NVIDIA's GTC 2025 Announcement for Physical AI Developers: New Open Models and Datasets
read at source ↗ huggingface.co
NVIDIA’s GTC 2025 Announcement for Physical AI Developers: New Open Models and Datasets
Source: HuggingFace Date: 2025-03-18 URL: https://huggingface.co/blog/nvidia-physical-ai
Summary
Model and dataset releases at GTC 2025: (1) Cosmos Transfer (7B) — world foundation model generating photorealistic video from multicontrol sensor inputs (segmentation, depth, LiDAR, bounding boxes) for synthetic robotics/AV training data; (2) Physical AI Dataset — 15TB, 320k+ robotics trajectories, up to 1000 OpenUSD assets on HF; (3) GR00T N1 (2B) — humanoid robot foundation model with dual-system architecture (NVIDIA-Eagle + SmolLM-1.7B for reasoning, diffusion transformer for continuous control actions), supporting multiple humanoid platforms. No benchmark numbers.
Implications
Open-weights ecosystem health. NVIDIA releasing GR00T N1 as an open foundation model for humanoid robots on HF — trained on real data, synthetic data, and internet-scale video — is a significant signal that physical AI infrastructure is following the LLM pattern: foundational models open-sourced to drive ecosystem adoption, with commercial value captured at the infrastructure/deployment layer (NIM, DGX).
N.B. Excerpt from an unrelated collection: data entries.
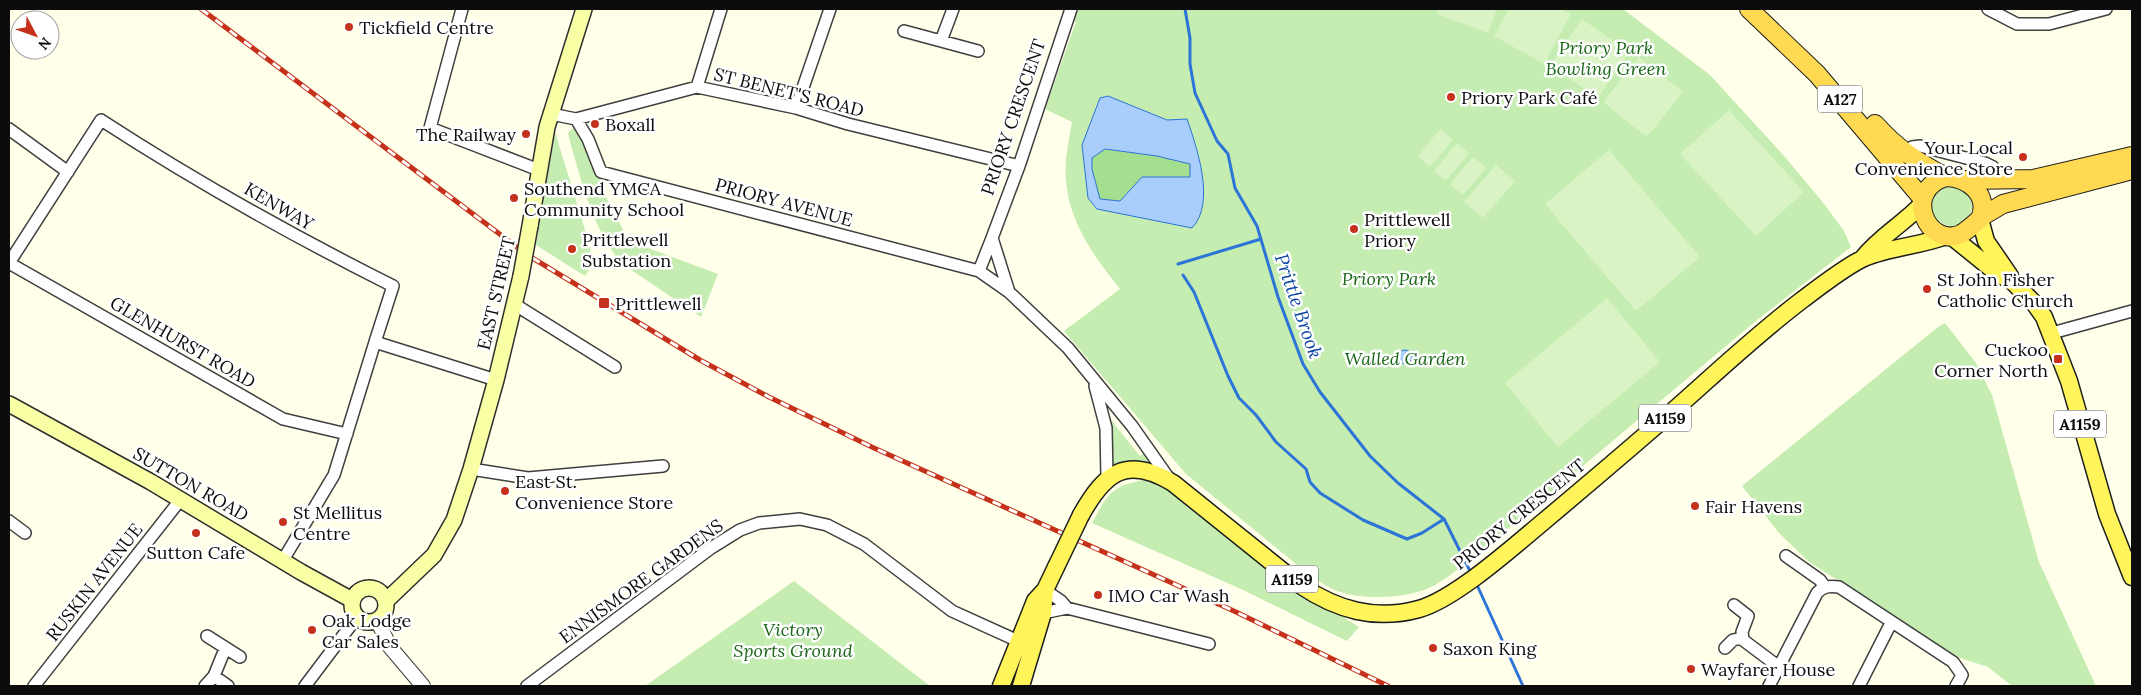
<svg xmlns="http://www.w3.org/2000/svg" width="2141" height="695" font-family="Lora,serif">
<style>
.green{fill:#c5ecb1}
.forest{fill:#a4de8f}
.pitch{fill:#daf3c4}
.water{fill:#aacefb;stroke:#2c74d7;fill-rule:evenodd}
.lines{fill:none;stroke-linecap:round;stroke-linejoin:round}
.stream{stroke:#2c74d7;stroke-width:3}
.minor-casing{stroke:#3f3f3f;stroke-width:14}
.tertiary-casing{stroke:#3f3f3f;stroke-width:16}
.secondary-casing{stroke:#2e2e2e;stroke-width:18}
.primary-casing{stroke:#1d1d1d;stroke-width:19}
.trunk-casing{stroke:#1d1d1d;stroke-width:20}
.minor{stroke:#fff;stroke-width:11}
.tertiary{stroke:#fff;stroke-width:14}
.secondary{stroke:#f9ffa5;stroke-width:15}
.primary{stroke:#fff55a;stroke-width:16}
.trunk{stroke:#ffd951;stroke-width:18}
.rail-casing{stroke:#c5311a;stroke-width:5}
.rail{stroke:#fff;stroke-width:3;stroke-dasharray:9;stroke-linecap:butt}
.secondary-bridge-casing{stroke:#2e2e2e;stroke-width:18;stroke-linecap:butt}
.primary-bridge-casing{stroke:#1d1d1d;stroke-width:19;stroke-linecap:butt}
.secondary-bridge{stroke:#f9ffa5;stroke-width:15}
.primary-bridge{stroke:#fff55a;stroke-width:16}
.poi-dot{fill:#c5311a;stroke:#fff;stroke-width:2}
.labels{text-anchor:middle;dominant-baseline:central;stroke-width:5;stroke-linejoin:round;paint-order:stroke}
.shield{fill:#fff;stroke:#555;stroke-width:1}
.shield-label{font-size:16px;font-weight:bold;fill:#0c0c0c}
.poi-label{font-size:18px;fill:#0c0c0c;stroke:#fff;text-anchor:start}
.park-label{font-size:18px;font-style:italic;fill:#1a6718;stroke:#fff}
.street-label{font-size:18px;fill:#0c0c0c;stroke:#fff}
.water-label{font-size:19px;font-style:italic;fill:#0c47a6;stroke:#fff}
</style>
<rect width="100%" height="100%" fill="#ffffea"/>
<path class="green" d="M1075,9H1623L1710,75L1784,156L1821,200L1844,231L1851,247L1757,320L1479,553C1465,564 1450,576 1435,585C1414,598 1368,600 1344,593C1328,589 1314,578 1301,568L1186,474L1064,331L1120,289C1094,256 1069,223 1066,180C1064,161 1069,140 1072,122L1045,109L1076,22L1071,21Z
M573,128L577,130L601,172L600,186L629,241L718,274L701,317L621,263C593,229 581,180 569,138L568,133Z
M555,132L590,246L592,265L585,276L536,245Z
M1932 206a20 20 0 1 1 40 0a20 20 0 1 1-40 0Z
M1945,323L1976,363L1992,395L2039,562L2096,686H2012L1988,667L1954,656L1808,561L1779,533L1742,486L1938,327Z
M1111,420L1140,456L1146,452L1161,469H1111L1109,421Z
M1147,479L1169,489L1298,589L1359,627L1347,641L1241,589L1092,523C1110,491 1110,487 1147,479Z
M794,581L930,686H645Z"/>
<path class="forest" d="M1105,149L1157,156L1190,164V177H1142L1120,201L1100,199L1092,169V158Z"/>
<path class="pitch" d="M1439,9H1497L1488,33L1437,14Z
M1509,9H1561L1571,14L1544,64L1494,36Z
M1582,19L1629,52L1598,98L1550,65Z
M1639,57L1683,92L1647,137L1603,102Z
M1729,110L1804,192L1756,236L1680,154Z
M1440,129L1453,140L1430,167L1418,156Z
M1457,143L1469,153L1446,181L1434,171Z
M1609,150L1700,257L1636,311L1545,204Z
M1473,157L1486,168L1463,195L1450,184Z
M1496,165L1515,181L1483,218L1464,202Z
M1607,298L1660,362L1558,447L1505,383Z"/>
<path class="water" d="M1108,96L1167,120L1187,119C1197,148 1216,203 1192,228L1097,209L1088,198L1082,145L1100,98ZM1105,149L1157,156L1190,164V177H1142L1120,201L1100,199L1092,169V158Z
M1398 357a7 7 0 1 1 14 0a7 7 0 1 1-14 0Z"/>
<g class="lines">
<path class="stream" d="M1185,9L1190,38V64L1195,93L1217,141L1228,154L1235,188L1257,226L1278,297L1303,364L1320,392L1370,456L1398,483L1444,519L1469,569
M1178,264L1261,239
M1183,275L1194,292L1228,376L1239,398L1256,415L1276,442L1306,469L1310,482L1320,493L1363,520L1407,539L1422,533L1444,519
M1477,585L1523,686"/>
<defs>
<path id="minor" d="M462,9L430,128L539,170
M953,9L941,41L978,51
M1071,9L1019,166L992,238L1009,292L1068,348L1132,426L1170,480
M1988,9L2017,24H2049L2106,9
M904,31L941,41
M697,87L721,9
M796,108L830,9
M551,114L576,119L697,87L796,108L848,124L1019,166
M576,119L588,139L601,172L979,271L1009,292
M9,129L68,172
M1907,155L1912,147L1920,146L1985,163L1993,167L1997,181
M979,271L992,238
M514,304L615,367
M2052,333L2132,311
M1095,386L1106,428L1107,478
M347,434L283,419L9,263L101,120C195,181 293,236 393,286L375,342
M471,469L528,478L663,466
M9,521L25,533
M1786,556L1820,580L1825,587
M283,560L334,475L375,342L496,380
M1045,590L1061,601L1067,608
M1734,605L1748,616L1742,632L1743,640L1779,667
M1043,613L1067,608L1209,644
M207,636L240,657
M1725,648L1733,640L1742,638
M214,676L225,649
M34,686L181,499
M205,686L214,676L228,686
M305,686L357,617
M527,686L711,548L740,530L759,523L800,519L827,525L864,544L952,611L1018,641
M1769,686L1817,593C1823,586 1829,586 1839,587L1953,662L1962,675L1956,686
M1859,686L1891,623"/>
<path id="tertiary" d="M377,620L390,647L423,686"/>
<path id="secondary" d="M530,226L547,127L584,9
M9,404L151,482L301,572L352,600
M352 605a17 17 0 1 1 34 0a17 17 0 1 1-34 0Z
M386,601L434,555L454,520L471,469L496,380L521,276"/>
<path id="primary" d="M1980,219L1986,241L2010,276
M1951,236L1998,274L2012,281L2034,303L2044,317L2069,381L2107,514L2132,577
M1862,259C1880,236 1902,225 1921,205
M1081,515C1105,472 1127,455 1173,483L1300,585C1337,610 1375,621 1419,609C1455,599 1513,547 1543,522C1587,485 1631,448 1674,410C1716,373 1757,334 1802,300C1818,288 1846,266 1864,258C1890,247 1920,246 1946,236
M1001,686L1035,601L1045,590L1056,567
M1021,686L1043,613L1045,590"/>
<path id="trunk" d="M1749,9L1817,74L1922,198
M1875,124C1896,148 1919,163 1946,177
M1946,177C1969,178 1990,195 1980,219C1974,224 1968,230 1961,234C1928,249 1901,191 1946,177Z
M1965,180L2033,179L2132,156
M1981,217L2003,204L2132,170"/>
</defs>
<use href="#minor" class="minor-casing"/>
<use href="#tertiary" class="tertiary-casing"/>
<use href="#secondary" class="secondary-casing"/>
<use href="#primary" class="primary-casing"/>
<use href="#trunk" class="trunk-casing"/>
<use href="#minor" class="minor"/>
<use href="#tertiary" class="tertiary"/>
<use href="#secondary" class="secondary"/>
<use href="#primary" class="primary"/>
<use href="#trunk" class="trunk"/>
<defs>
<path id="rail" d="M201,9L526,254L700,360L769,397L874,448L1236,612L1388,686"/>
</defs>
<use href="#rail" class="rail-casing"/>
<use href="#rail" class="rail"/>
<defs>
<path id="secondary-bridge" d="M521,276L530,226"/>
<path id="primary-bridge" d="M1056,567L1081,515"/>
</defs>
<use href="#secondary-bridge" class="secondary-bridge-casing"/>
<use href="#primary-bridge" class="primary-bridge-casing"/>
<use href="#secondary-bridge" class="secondary-bridge"/>
<use href="#primary-bridge" class="primary-bridge"/>
</g>
<g class="poi-dot">
<circle cx="349" cy="27" r="5"/>
<circle cx="1451" cy="97" r="5"/>
<circle cx="595" cy="124" r="5"/>
<circle cx="526" cy="134" r="5"/>
<circle cx="2023" cy="157" r="5"/>
<circle cx="514" cy="198" r="5"/>
<circle cx="1354" cy="229" r="5"/>
<circle cx="572" cy="249" r="5"/>
<circle cx="1927" cy="289" r="5"/>
<rect x="598" y="297" width="12" height="12" rx="2.5"/>
<rect x="2053" y="354" width="10" height="10" rx="2.5"/>
<circle cx="505" cy="491" r="5"/>
<circle cx="1695" cy="506" r="5"/>
<circle cx="283" cy="522" r="5"/>
<circle cx="196" cy="533" r="5"/>
<circle cx="1098" cy="595" r="5"/>
<circle cx="312" cy="630" r="5"/>
<circle cx="1433" cy="648" r="5"/>
<circle cx="1691" cy="669" r="5"/>
</g>
<g class="labels">
<g class="shield">
<rect x="1817.5" y="85.5" width="45" height="27" rx="4"/>
<rect x="1639" y="404.5" width="52" height="27" rx="4"/>
<rect x="2054" y="410.5" width="52" height="27" rx="4"/>
<rect x="1266" y="565.5" width="52" height="27" rx="4"/>
</g>
<g class="shield-label">
<text x="1840" y="99">A127</text>
<text x="1665" y="418">A1159</text>
<text x="2080" y="424">A1159</text>
<text x="1292" y="579">A1159</text>
</g>
<g class="poi-label">
<text x="359" y="27">Tickfield Centre</text>
<text x="1461" y="97">Priory Park Café</text>
<text x="605" y="124">Boxall</text>
<text x="516" y="134" text-anchor="end">The Railway</text>
<text x="2013" y="147" text-anchor="end">Your Local<tspan x="2013" dy="21">Convenience Store</tspan></text>
<text x="524" y="188">Southend YMCA<tspan x="524" dy="21">Community School</tspan></text>
<text x="1364" y="219">Prittlewell<tspan x="1364" dy="21">Priory</tspan></text>
<text x="582" y="239">Prittlewell<tspan x="582" dy="21">Substation</tspan></text>
<text x="1937" y="279">St John Fisher<tspan x="1937" dy="21">Catholic Church</tspan></text>
<text x="615" y="303">Prittlewell</text>
<text x="2048" y="349" text-anchor="end">Cuckoo<tspan x="2048" dy="21">Corner North</tspan></text>
<text x="515" y="481">East St.<tspan x="515" dy="21">Convenience Store</tspan></text>
<text x="1705" y="506">Fair Havens</text>
<text x="293" y="512">St Mellitus<tspan x="293" dy="21">Centre</tspan></text>
<text x="196" y="552" text-anchor="middle">Sutton Cafe</text>
<text x="1108" y="595">IMO Car Wash</text>
<text x="322" y="620">Oak Lodge<tspan x="322" dy="21">Car Sales</tspan></text>
<text x="1443" y="648">Saxon King</text>
<text x="1701" y="669">Wayfarer House</text>
</g>
<g class="park-label">
<text x="1606" y="47">Priory Park<tspan x="1606" dy="21">Bowling Green</tspan></text>
<text x="1389" y="278">Priory Park</text>
<text x="1405" y="358">Walled Garden</text>
<text x="793" y="629">Victory<tspan x="793" dy="21">Sports Ground</tspan></text>
</g>
<g class="street-label">
<text transform="translate(789 92) rotate(14)">ST BENET'S ROAD</text>
<text transform="translate(1013 117) rotate(-71)">PRIORY CRESCENT</text>
<text transform="translate(784 202) rotate(15)">PRIORY AVENUE</text>
<text transform="translate(279 206) rotate(30)">KENWAY</text>
<text transform="translate(496 293) rotate(-77)">EAST STREET</text>
<text transform="translate(183 342) rotate(30)">GLENHURST ROAD</text>
<text transform="translate(191 484) rotate(30)">SUTTON ROAD</text>
<text transform="translate(1519 514) rotate(-39)">PRIORY CRESCENT</text>
<text transform="translate(641 581) rotate(-36)">ENNISMORE GARDENS</text>
<text transform="translate(94 582) rotate(-52)">RUSKIN AVENUE</text>
</g>
<g class="water-label">
<text transform="translate(1299 306) rotate(71)">Prittle Brook</text>
</g>
</g>
<rect width="2141" height="695" fill="none" stroke="#0c0c0c" stroke-width="20"/>
<g transform="translate(35 35) rotate(131)"><circle r="24" fill="#ffffff" stroke="#9e9e9e"/>
<path d="M0-4L9 19L0 12L-9 19Z" fill="#c5311a"/>
<text y="-8" font-size="14" font-weight="bold" text-anchor="middle" fill="#0c0c0c">N</text>
</g>
</svg>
Model release cadence (hardware/robotics). The dual-system architecture in GR00T N1 (slow VLM reasoning + fast diffusion action generation) mirrors the System 1/System 2 framing from cognitive science and is the dominant architectural pattern emerging for embodied AI. Cosmos Transfer’s multicontrol ControlNet approach for generating sensor-modality-specific synthetic training data addresses the data scarcity problem that has blocked robotics ML progress — watch this dataset to see if it accelerates manipulation benchmarks.